**Page text**:
* begin *

Military Construction and Veterans Affairs and Related Agencies Appropriations Act, 2016

Floor Speech

Date: Nov. 5, 2015
Location: Washington, D.C.

Ms. HEITKAMP. Mr. President, finally we see the light at the end of the tunnel, and it is not a train. It is, in fact, the eventual and necessary passage of the Ex-Im reauthorization bill.

As you know, last week the Ex-Im bill passed the House by a vote that was 72 percent in favor. We have been told for months and months as we debate the Ex-Im Bank that this bill could not possibly pass the House as a stand-alone bill. Remarkably, when that myth was put to the test, we found out that not just 51 percent, but 72 percent of the House supports reauthorization of the Ex-Im bill.

Last night we faced another challenge for the Ex-Im bill which was, in fact, a series of amendments on the Ex-Im portion of the Transportation bill. Once again, we exceeded expectations by having supermajorities on almost--in fact, all of these amendments suffering defeat at a very wide margin. So now what we know is we have a bill that continues to have broad-based support and continues to represent the necessary steps that need to be taken to reauthorize and reopen the Ex-Im Bank.

* end *

**Data lines**:
* begin *

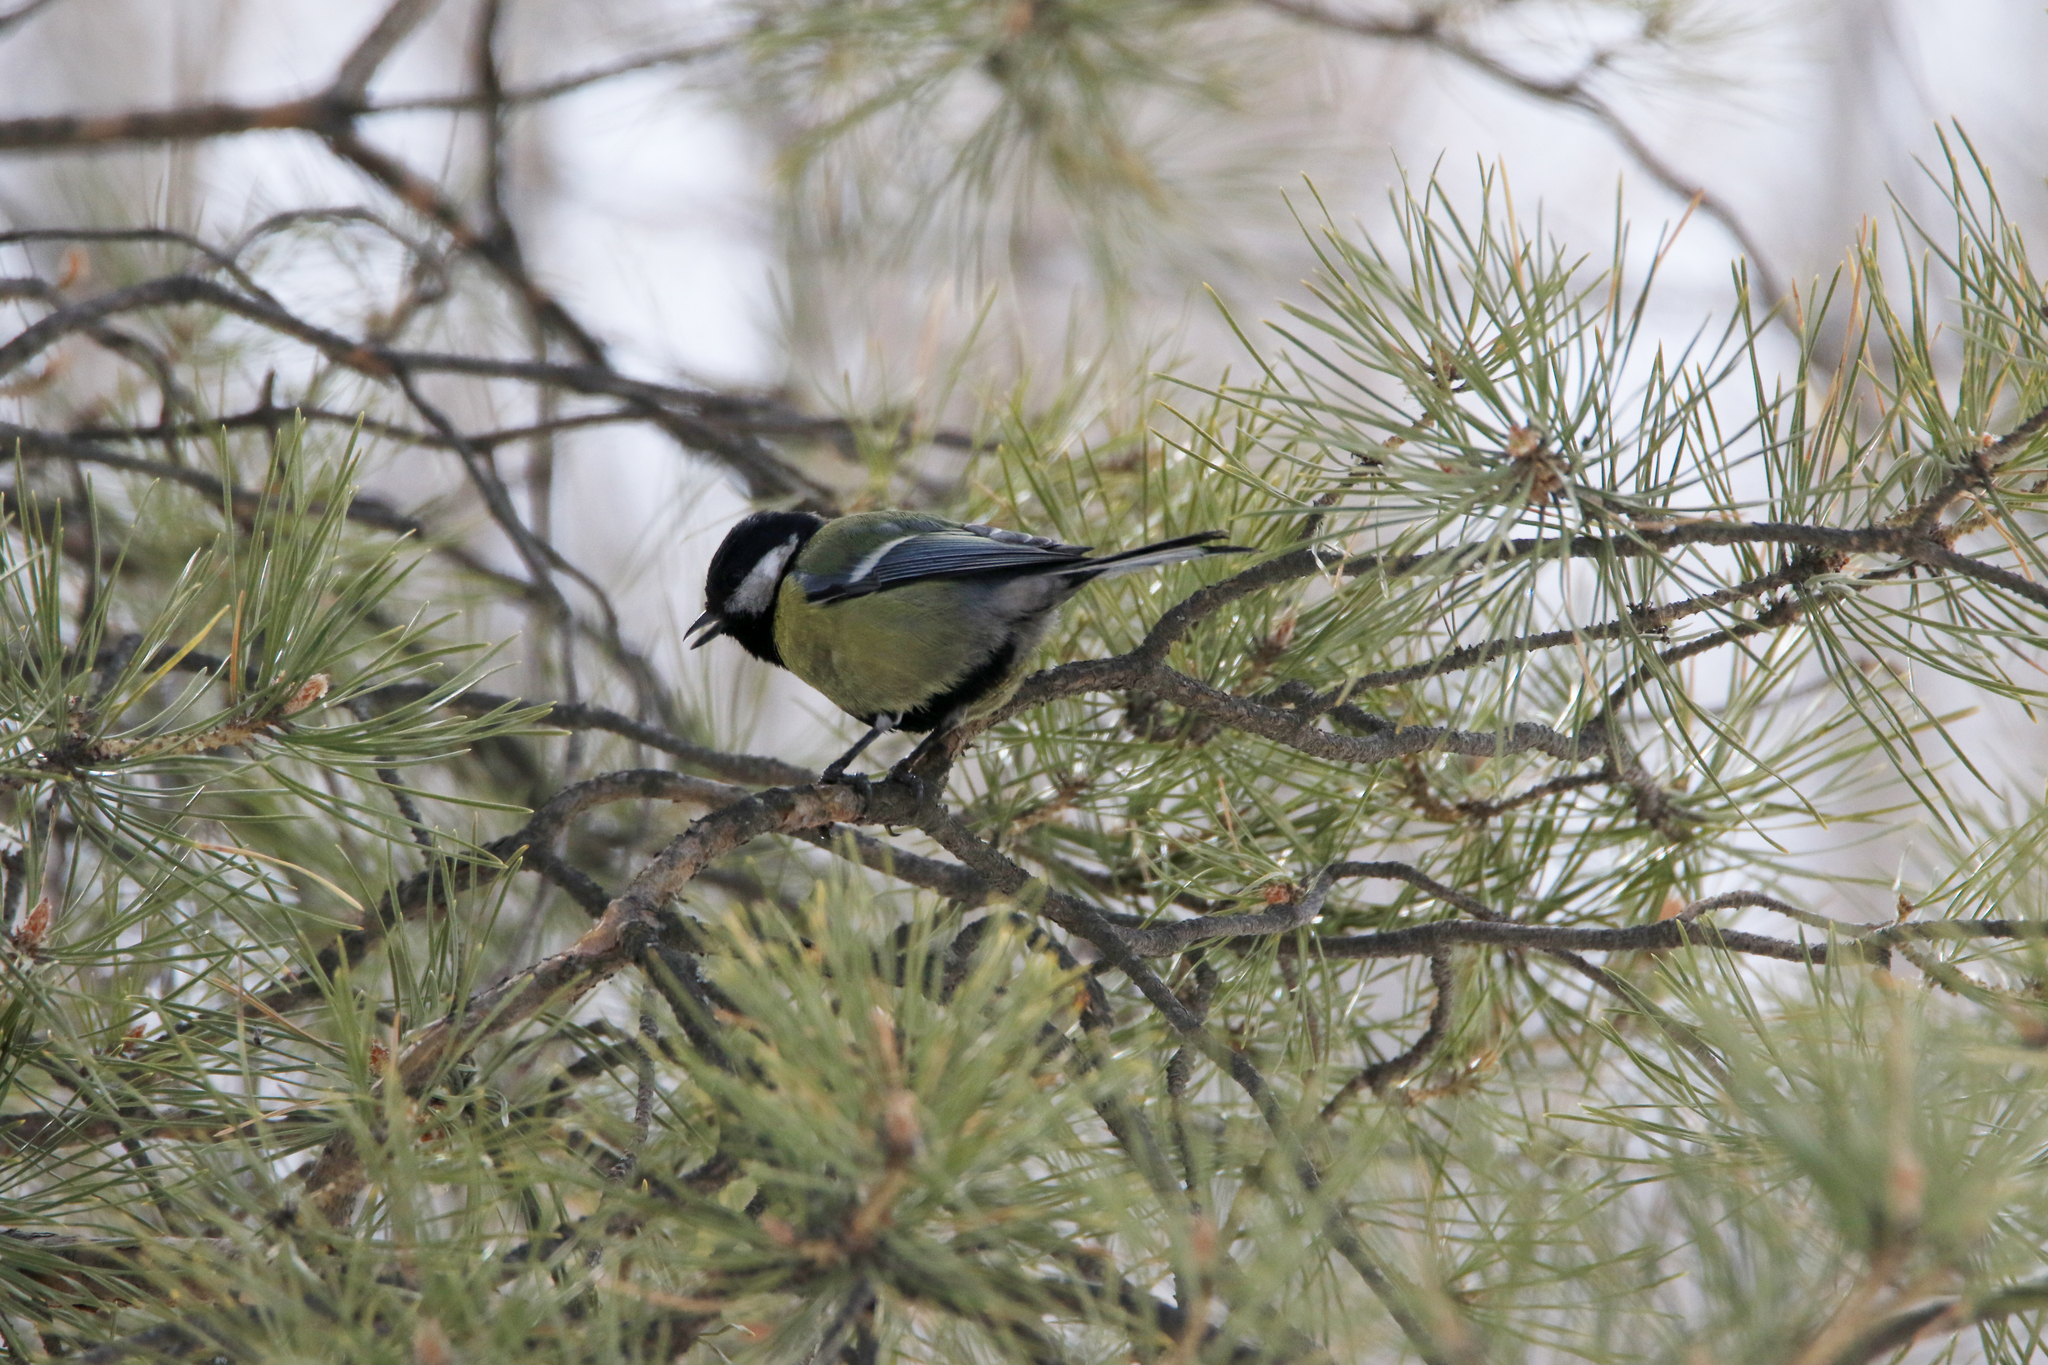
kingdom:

* end *

**Tasks to carry out**:
**a.** In the Ex-Im floor speech, what share of the House voted for the Ex-Im bill last week?
**b.** Continue the Ex-Im floor speech from its final sentence onward.

**Outputs by task**:
**a.** 72 percent

**b.**
Let's just recount history. The Export-Import Bank has been closed for over 3 months, preventing needed support for small business across the country. Many of those small businesses--guess where they are? They are in States such as North Dakota. A lot of people, such as my colleague from Washington State who has come on the floor--I think everybody understands the significance of exports to States on the Pacific Rim and understands that story, but I don't think anyone really thinks about the Ex-Im Bank in conjunction with places such as North Dakota. So I wish to take a few moments today to talk about small business, to talk about the people who have been dramatically affected by the closure of the Ex-Im Bank and why it is so important that we understand, appreciate, and not have a long-term history that does not move the Ex-Im Bank forward.

Let's start out by talking about the 5,800 small businesses around the country that depend on the Export-Import Bank to finance export deals and how many of them right now have no support as this issue has languished in the Senate. I think we all know that small business makes up a large percentage of that economic opportunity in the United States. That is true in North Dakota and true to a greater extent because probably 95 percent of all employers in North Dakota qualify as small businesses.

For many of these businesses, if they do not have help exporting their products, that help, which the Export-Import Bank provides, they can't grow. With more than 95 percent of all consumers in the world living outside the United States, if businesses in the United States do not export, if they are not competitive, we will lose economically.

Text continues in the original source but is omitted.